Wenn er eine neue Arbeit beginnen sollte, fand er vom Garten nur schwer hinein ins Zimmer. Er wand und krümmte sich vor der neuen Aufgabe wie ein träger, ungezogener Schulbube vor seinem Pensum, oder wie ein verwöhnter Tenor, der hundertmal genötigt sein will; er hatte keine Lust zum Gebären. Sobald er aber im Schaffen war, war ihm ums Herz wie der Mutter, der das neue Leben schon im Arme liegt, und er wußte ganz genau, daß es kein Glück gibt über dieses Glück hinaus. Dann konnte er nicht zurückfinden, dann hätte er gern Zwillinge und Drillinge in die Welt gesetzt, dann bestahl er sich oft um den notwendigsten Spaziergang und sann und schrieb und schrieb und sann, bis ein vielstimmiger und wohlgestimmter Gong mit heiterem Klange durchs Haus schallte. Das war wohl ein köstlicher Ton; denn er rief ihn zur Versammlung mit den Seinen um den Mittagstisch. Am Tische der Semper gab es morgens, mittags und abends – außer festeren Speisen – mit seltenen Ausnahmen immer dasselbe Gericht, und das hieß Frohsinn. Wenn Asmus bei Tische noch seiner Arbeit nachhängen wollte und schöpferisch in die Erbsensuppe starrte, dann erhoben die Seinen entrüsteten Einspruch, und er gehorchte sofort, weil sie recht hatten.
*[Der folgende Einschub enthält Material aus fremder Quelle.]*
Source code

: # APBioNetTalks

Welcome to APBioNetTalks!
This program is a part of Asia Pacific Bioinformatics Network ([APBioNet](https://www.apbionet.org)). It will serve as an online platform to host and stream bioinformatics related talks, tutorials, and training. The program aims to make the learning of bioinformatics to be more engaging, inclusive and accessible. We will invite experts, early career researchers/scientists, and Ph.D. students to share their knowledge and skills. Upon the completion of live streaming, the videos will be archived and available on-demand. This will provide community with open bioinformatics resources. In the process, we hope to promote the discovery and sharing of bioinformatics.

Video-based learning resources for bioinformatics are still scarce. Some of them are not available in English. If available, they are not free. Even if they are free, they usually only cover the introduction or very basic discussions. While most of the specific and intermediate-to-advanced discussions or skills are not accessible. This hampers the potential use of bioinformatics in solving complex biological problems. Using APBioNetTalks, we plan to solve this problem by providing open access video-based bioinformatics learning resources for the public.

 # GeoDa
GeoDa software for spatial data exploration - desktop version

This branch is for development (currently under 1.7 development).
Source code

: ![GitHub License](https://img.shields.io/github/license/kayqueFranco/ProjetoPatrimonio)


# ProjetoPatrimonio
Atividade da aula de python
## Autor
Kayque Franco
Die Semper lachten gern, und man lachte in diesem Hause nicht nur – wofern man alt genug dazu war – über Cervantes und Lichtenberg, über Gottfried Keller und Wilhelm Raabe, über Teniers und Spitzweg und über die Barbiere von Sevilla und von Bagdad; man kannte nicht nur das Lachen, bei dem die Gesichtsmuskeln unbewegt bleiben und nur das Auge warm erglüht, nein, man lachte auch – und das war das Furchtbare – über einen wohlgelungenen Hampelmann, über einen Heidelbeerfleck auf Sigruns Nase, über den Hund, wenn er nach Fliegen schnappte, und über tausend kindische Dinge, die mit der Höherentwicklung des Menschengeschlechts nicht das Geringste zu tun haben. Die schwer beglückende Weisheit, daß der Mensch nur mit ethischem Hintergrunde lachen dürfe, genau genommen nur mit tragischem, und auch dann nur einmal im Jahr, diese Weisheit und krampfhafte Hoheit war noch nicht in dies beglückte Tal gedrungen.

Die Kinder bestanden auf ihrem Recht zum Fröhlichsein; sie bestanden auch unerbittlich darauf, ihn jeden Mittag nach dem Essen unter furchtbarem Hallo in sein Arbeitszimmer zu schleifen und dort auf das Sofa zu werfen, auf dem er seine Mittagsruhe hielt. Wenn er dann mindestens zwölf unmögliche Gesichter – »aber verschiedene!« verlangte Sigrun – geschnitten und das Gebell von mindestens sieben verschiedenen Hunden nachgeahmt oder ähnliche eines gesetzten Mannes einfach unwürdige Dinge getrieben hatte, dann wurde er endlich in Gnaden in das Land des Schlummers entlassen. Und wer auf seinen Lippen die Küsse von fünf reinen Kindermäulchen fühlt und durch das klare Fenster in lauter Himmelsblau und Tannengrün hineinblinzelt und bei den wiegenden Wipfeln für alle Hoffnungen des Tages freundlich nickendes Gewähren findet, wie sollte der nicht köstlich schlafen und holde Träume haben!